▶ _Directions for this task_: Please turn every line of text in all of the entries into a Markdown table with the columns "No." and "Line", one numbered row per line, and leave out blank lines.

━━ Extracted information ━━

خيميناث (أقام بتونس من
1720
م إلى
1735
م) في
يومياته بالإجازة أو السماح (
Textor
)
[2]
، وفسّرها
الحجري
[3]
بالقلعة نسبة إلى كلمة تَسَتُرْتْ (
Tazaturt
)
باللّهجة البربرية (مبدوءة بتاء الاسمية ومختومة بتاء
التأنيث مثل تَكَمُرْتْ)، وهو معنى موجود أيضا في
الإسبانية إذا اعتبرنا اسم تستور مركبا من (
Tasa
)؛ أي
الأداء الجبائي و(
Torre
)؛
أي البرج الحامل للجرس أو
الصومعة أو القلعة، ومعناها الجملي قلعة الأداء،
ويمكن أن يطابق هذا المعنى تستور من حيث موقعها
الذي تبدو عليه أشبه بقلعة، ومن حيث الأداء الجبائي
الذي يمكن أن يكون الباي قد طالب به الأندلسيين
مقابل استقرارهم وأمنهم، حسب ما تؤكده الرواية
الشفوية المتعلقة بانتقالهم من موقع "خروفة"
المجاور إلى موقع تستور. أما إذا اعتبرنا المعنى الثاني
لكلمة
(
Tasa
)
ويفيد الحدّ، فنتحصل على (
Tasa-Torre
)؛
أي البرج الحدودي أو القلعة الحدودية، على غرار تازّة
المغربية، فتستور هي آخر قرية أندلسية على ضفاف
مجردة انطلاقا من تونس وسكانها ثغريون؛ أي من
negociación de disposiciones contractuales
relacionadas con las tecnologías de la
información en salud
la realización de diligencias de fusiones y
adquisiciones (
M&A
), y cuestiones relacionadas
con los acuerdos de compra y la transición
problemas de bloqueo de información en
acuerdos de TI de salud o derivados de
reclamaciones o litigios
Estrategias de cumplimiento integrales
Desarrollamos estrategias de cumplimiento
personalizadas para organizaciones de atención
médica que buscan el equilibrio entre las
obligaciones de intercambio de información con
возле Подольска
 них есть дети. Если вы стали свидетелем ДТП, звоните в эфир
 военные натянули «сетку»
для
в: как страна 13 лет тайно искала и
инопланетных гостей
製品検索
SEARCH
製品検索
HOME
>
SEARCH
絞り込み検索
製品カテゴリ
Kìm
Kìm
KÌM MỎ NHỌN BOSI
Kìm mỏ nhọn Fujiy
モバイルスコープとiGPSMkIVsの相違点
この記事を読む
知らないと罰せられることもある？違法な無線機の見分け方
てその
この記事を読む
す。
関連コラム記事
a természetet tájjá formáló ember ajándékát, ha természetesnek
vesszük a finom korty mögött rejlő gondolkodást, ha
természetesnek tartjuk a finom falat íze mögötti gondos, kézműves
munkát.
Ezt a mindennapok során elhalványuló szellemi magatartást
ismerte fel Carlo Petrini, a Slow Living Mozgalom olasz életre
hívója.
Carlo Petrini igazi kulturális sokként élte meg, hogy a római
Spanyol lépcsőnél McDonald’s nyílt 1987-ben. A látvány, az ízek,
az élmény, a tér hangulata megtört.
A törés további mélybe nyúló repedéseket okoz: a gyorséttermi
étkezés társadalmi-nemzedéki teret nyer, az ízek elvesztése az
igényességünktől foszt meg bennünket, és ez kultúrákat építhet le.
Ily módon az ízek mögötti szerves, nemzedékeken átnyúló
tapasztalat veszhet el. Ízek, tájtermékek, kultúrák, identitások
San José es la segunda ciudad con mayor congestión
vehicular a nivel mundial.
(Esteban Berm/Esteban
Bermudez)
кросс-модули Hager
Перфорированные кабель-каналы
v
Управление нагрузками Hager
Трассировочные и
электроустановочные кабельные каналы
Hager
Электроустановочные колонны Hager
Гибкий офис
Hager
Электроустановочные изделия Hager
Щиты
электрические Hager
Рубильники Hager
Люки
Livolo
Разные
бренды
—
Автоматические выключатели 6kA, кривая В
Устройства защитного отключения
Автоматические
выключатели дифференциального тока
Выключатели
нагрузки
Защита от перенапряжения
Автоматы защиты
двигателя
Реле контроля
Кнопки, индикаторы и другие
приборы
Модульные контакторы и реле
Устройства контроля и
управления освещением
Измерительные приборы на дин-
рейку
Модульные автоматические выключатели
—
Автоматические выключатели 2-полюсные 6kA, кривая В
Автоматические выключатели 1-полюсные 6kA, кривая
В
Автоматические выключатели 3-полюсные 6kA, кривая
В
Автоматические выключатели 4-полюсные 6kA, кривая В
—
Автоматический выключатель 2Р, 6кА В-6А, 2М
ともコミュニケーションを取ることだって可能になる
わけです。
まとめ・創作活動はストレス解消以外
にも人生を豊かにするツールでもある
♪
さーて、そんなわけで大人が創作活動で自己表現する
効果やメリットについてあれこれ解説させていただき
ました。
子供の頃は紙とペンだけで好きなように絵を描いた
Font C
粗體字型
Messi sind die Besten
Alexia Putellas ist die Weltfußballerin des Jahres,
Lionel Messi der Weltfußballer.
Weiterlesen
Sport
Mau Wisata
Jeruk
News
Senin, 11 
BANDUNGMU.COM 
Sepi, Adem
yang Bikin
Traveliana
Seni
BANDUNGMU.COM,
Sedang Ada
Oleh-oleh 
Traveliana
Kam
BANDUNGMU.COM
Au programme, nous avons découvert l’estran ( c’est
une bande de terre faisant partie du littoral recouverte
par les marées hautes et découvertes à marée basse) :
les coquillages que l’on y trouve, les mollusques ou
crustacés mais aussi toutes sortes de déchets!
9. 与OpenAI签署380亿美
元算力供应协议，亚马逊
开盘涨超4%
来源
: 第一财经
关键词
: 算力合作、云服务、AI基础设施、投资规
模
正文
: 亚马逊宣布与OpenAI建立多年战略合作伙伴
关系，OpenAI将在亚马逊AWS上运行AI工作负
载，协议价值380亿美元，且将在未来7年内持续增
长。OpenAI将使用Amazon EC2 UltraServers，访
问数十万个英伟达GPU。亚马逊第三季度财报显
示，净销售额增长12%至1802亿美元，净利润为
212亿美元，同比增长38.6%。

━━━

▶ _Written solution_:
| No. | Line |
|---|---|
| 1 | خيميناث (أقام بتونس من |
| 2 | 1720 |
| 3 | م إلى |
| 4 | 1735 |
| 5 | م) في |
| 6 | يومياته بالإجازة أو السماح ( |
| 7 | Textor |
| 8 | ) |
| 9 | [2] |
| 10 | ، وفسّرها |
| 11 | الحجري |
| 12 | [3] |
| 13 | بالقلعة نسبة إلى كلمة تَسَتُرْتْ ( |
| 14 | Tazaturt |
| 15 | ) |
| 16 | باللّهجة البربرية (مبدوءة بتاء الاسمية ومختومة بتاء |
| 17 | التأنيث مثل تَكَمُرْتْ)، وهو معنى موجود أيضا في |
| 18 | الإسبانية إذا اعتبرنا اسم تستور مركبا من ( |
| 19 | Tasa |
| 20 | )؛ أي |
| 21 | الأداء الجبائي و( |
| 22 | Torre |
| 23 | )؛ |
| 24 | أي البرج الحامل للجرس أو |
| 25 | الصومعة أو القلعة، ومعناها الجملي قلعة الأداء، |
| 26 | ويمكن أن يطابق هذا المعنى تستور من حيث موقعها |
| 27 | الذي تبدو عليه أشبه بقلعة، ومن حيث الأداء الجبائي |
| 28 | الذي يمكن أن يكون الباي قد طالب به الأندلسيين |
| 29 | مقابل استقرارهم وأمنهم، حسب ما تؤكده الرواية |
| 30 | الشفوية المتعلقة بانتقالهم من موقع "خروفة" |
| 31 | المجاور إلى موقع تستور. أما إذا اعتبرنا المعنى الثاني |
| 32 | لكلمة |
| 33 | ( |
| 34 | Tasa |
| 35 | ) |
| 36 | ويفيد الحدّ، فنتحصل على ( |
| 37 | Tasa-Torre |
| 38 | )؛ |
| 39 | أي البرج الحدودي أو القلعة الحدودية، على غرار تازّة |
| 40 | المغربية، فتستور هي آخر قرية أندلسية على ضفاف |
| 41 | مجردة انطلاقا من تونس وسكانها ثغريون؛ أي من |
| 42 | negociación de disposiciones contractuales |
| 43 | relacionadas con las tecnologías de la |
| 44 | información en salud |
| 45 | la realización de diligencias de fusiones y |
| 46 | adquisiciones ( |
| 47 | M&A |
| 48 | ), y cuestiones relacionadas |
| 49 | con los acuerdos de compra y la transición |
| 50 | problemas de bloqueo de información en |
| 51 | acuerdos de TI de salud o derivados de |
| 52 | reclamaciones o litigios |
| 53 | Estrategias de cumplimiento integrales |
| 54 | Desarrollamos estrategias de cumplimiento |
| 55 | personalizadas para organizaciones de atención |
| 56 | médica que buscan el equilibrio entre las |
| 57 | obligaciones de intercambio de información con |
| 58 | возле Подольска |
| 59 |  них есть дети. Если вы стали свидетелем ДТП, звоните в эфир |
| 60 |  военные натянули «сетку» |
| 61 | для |
| 62 | в: как страна 13 лет тайно искала и |
| 63 | инопланетных гостей |
| 64 | 製品検索 |
| 65 | SEARCH |
| 66 | 製品検索 |
| 67 | HOME |
| 68 | > |
| 69 | SEARCH |
| 70 | 絞り込み検索 |
| 71 | 製品カテゴリ |
| 72 | Kìm |
| 73 | Kìm |
| 74 | KÌM MỎ NHỌN BOSI |
| 75 | Kìm mỏ nhọn Fujiy |
| 76 | モバイルスコープとiGPSMkIVsの相違点 |
| 77 | この記事を読む |
| 78 | 知らないと罰せられることもある？違法な無線機の見分け方 |
| 79 | てその |
| 80 | この記事を読む |
| 81 | す。 |
| 82 | 関連コラム記事 |
| 83 | a természetet tájjá formáló ember ajándékát, ha természetesnek |
| 84 | vesszük a finom korty mögött rejlő gondolkodást, ha |
| 85 | természetesnek tartjuk a finom falat íze mögötti gondos, kézműves |
| 86 | munkát. |
| 87 | Ezt a mindennapok során elhalványuló szellemi magatartást |
| 88 | ismerte fel Carlo Petrini, a Slow Living Mozgalom olasz életre |
| 89 | hívója. |
| 90 | Carlo Petrini igazi kulturális sokként élte meg, hogy a római |
| 91 | Spanyol lépcsőnél McDonald’s nyílt 1987-ben. A látvány, az ízek, |
| 92 | az élmény, a tér hangulata megtört. |
| 93 | A törés további mélybe nyúló repedéseket okoz: a gyorséttermi |
| 94 | étkezés társadalmi-nemzedéki teret nyer, az ízek elvesztése az |
| 95 | igényességünktől foszt meg bennünket, és ez kultúrákat építhet le. |
| 96 | Ily módon az ízek mögötti szerves, nemzedékeken átnyúló |
| 97 | tapasztalat veszhet el. Ízek, tájtermékek, kultúrák, identitások |
| 98 | San José es la segunda ciudad con mayor congestión |
| 99 | vehicular a nivel mundial. |
| 100 | (Esteban Berm/Esteban |
| 101 | Bermudez) |
| 102 | кросс-модули Hager |
| 103 | Перфорированные кабель-каналы |
| 104 | v |
| 105 | Управление нагрузками Hager |
| 106 | Трассировочные и |
| 107 | электроустановочные кабельные каналы |
| 108 | Hager |
| 109 | Электроустановочные колонны Hager |
| 110 | Гибкий офис |
| 111 | Hager |
| 112 | Электроустановочные изделия Hager |
| 113 | Щиты |
| 114 | электрические Hager |
| 115 | Рубильники Hager |
| 116 | Люки |
| 117 | Livolo |
| 118 | Разные |
| 119 | бренды |
| 120 | — |
| 121 | Автоматические выключатели 6kA, кривая В |
| 122 | Устройства защитного отключения |
| 123 | Автоматические |
| 124 | выключатели дифференциального тока |
| 125 | Выключатели |
| 126 | нагрузки |
| 127 | Защита от перенапряжения |
| 128 | Автоматы защиты |
| 129 | двигателя |
| 130 | Реле контроля |
| 131 | Кнопки, индикаторы и другие |
| 132 | приборы |
| 133 | Модульные контакторы и реле |
| 134 | Устройства контроля и |
| 135 | управления освещением |
| 136 | Измерительные приборы на дин- |
| 137 | рейку |
| 138 | Модульные автоматические выключатели |
| 139 | — |
| 140 | Автоматические выключатели 2-полюсные 6kA, кривая В |
| 141 | Автоматические выключатели 1-полюсные 6kA, кривая |
| 142 | В |
| 143 | Автоматические выключатели 3-полюсные 6kA, кривая |
| 144 | В |
| 145 | Автоматические выключатели 4-полюсные 6kA, кривая В |
| 146 | — |
| 147 | Автоматический выключатель 2Р, 6кА В-6А, 2М |
| 148 | ともコミュニケーションを取ることだって可能になる |
| 149 | わけです。 |
| 150 | まとめ・創作活動はストレス解消以外 |
| 151 | にも人生を豊かにするツールでもある |
| 152 | ♪ |
| 153 | さーて、そんなわけで大人が創作活動で自己表現する |
| 154 | 効果やメリットについてあれこれ解説させていただき |
| 155 | ました。 |
| 156 | 子供の頃は紙とペンだけで好きなように絵を描いた |
| 157 | Font C |
| 158 | 粗體字型 |
| 159 | Messi sind die Besten |
| 160 | Alexia Putellas ist die Weltfußballerin des Jahres, |
| 161 | Lionel Messi der Weltfußballer. |
| 162 | Weiterlesen |
| 163 | Sport |
| 164 | Mau Wisata |
| 165 | Jeruk |
| 166 | News |
| 167 | Senin, 11  |
| 168 | BANDUNGMU.COM  |
| 169 | Sepi, Adem |
| 170 | yang Bikin |
| 171 | Traveliana |
| 172 | Seni |
| 173 | BANDUNGMU.COM, |
| 174 | Sedang Ada |
| 175 | Oleh-oleh  |
| 176 | Traveliana |
| 177 | Kam |
| 178 | BANDUNGMU.COM |
| 179 | Au programme, nous avons découvert l’estran ( c’est |
| 180 | une bande de terre faisant partie du littoral recouverte |
| 181 | par les marées hautes et découvertes à marée basse) : |
| 182 | les coquillages que l’on y trouve, les mollusques ou |
| 183 | crustacés mais aussi toutes sortes de déchets! |
| 184 | 9. 与OpenAI签署380亿美 |
| 185 | 元算力供应协议，亚马逊 |
| 186 | 开盘涨超4% |
| 187 | 来源 |
| 188 | : 第一财经 |
| 189 | 关键词 |
| 190 | : 算力合作、云服务、AI基础设施、投资规 |
| 191 | 模 |
| 192 | 正文 |
| 193 | : 亚马逊宣布与OpenAI建立多年战略合作伙伴 |
| 194 | 关系，OpenAI将在亚马逊AWS上运行AI工作负 |
| 195 | 载，协议价值380亿美元，且将在未来7年内持续增 |
| 196 | 长。OpenAI将使用Amazon EC2 UltraServers，访 |
| 197 | 问数十万个英伟达GPU。亚马逊第三季度财报显 |
| 198 | 示，净销售额增长12%至1802亿美元，净利润为 |
| 199 | 212亿美元，同比增长38.6%。 |